The actual reason for curved geometry in representation is target-fidelity [Vaught, 2026]. The familiar version (spacetime is hyperbolic, so embeddings should be hyperbolic) is not the true justification. Modeling meaning is, with one label peeled away, modeling the world that meaning describes, and a model of it must span the regimes that world presents, where a linear-algebra default supplies only the single flat one. Aircraft engineers studied birds without claiming aircraft are birds: they took the features that make flight work and built systems that respect them. The analogue here is a substrate that spans curvature (spherical, flat, hyperbolic, and the per-point mixtures and sign changes between them) because a faithful model of the target cannot be confined to one. The target is the structure of relations, learnable from text, images, or concepts alike, since what is fit is the shape of those relations, independent of the semantics that express them.

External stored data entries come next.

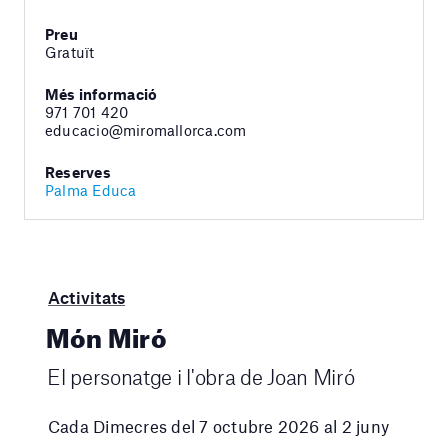
Preu
Gratuït
Més informació
971 701 420
educacio@miromallorca.com
Reserves
Palma Educa
Activitats
Món Miró
El personatge i l'obra de Joan Miró
Cada Dimecres del 7 octubre 2026 al 2 juny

holonomy_lib is that substrate layer. It consolidates the mathematics that geometric machine learning otherwise re-implements project by project. It spans Riemannian manifolds (fixed-rank, SPD, the hyperboloid model, the κ-stereographic model, the Lorentzian (1, n−1) model, product manifolds, and a per-point-κ heterogeneous manifold); hyperbolic graph operations (the Fréchet mean [Karcher, 1977], manifold-aware inner products [Pennec, 2006], hyperbolic Laplacian eigenmaps, the ℍⁿ heat kernel); spectral graph theory (combinatorial, normalized, signed and magnetic Laplacians, diffusion maps, effective resistance, spectral dimension); discrete Ricci curvature and flow; tensor decompositions; Riemannian optimization [Absil et al., 2008]; simplicial topology and batched persistent homology; cellular sheaves; SO(3) primitives; and a content-addressable provenance layer. Everything is GPU-native and batched-first; every numerical constant is either derived from inputs, marked as a universal invariant, or cataloged with a documented procedure and scale of validity; every public primitive carries a citation to the source that defines its mathematics; and a static audit enforces the constant discipline in continuous integration.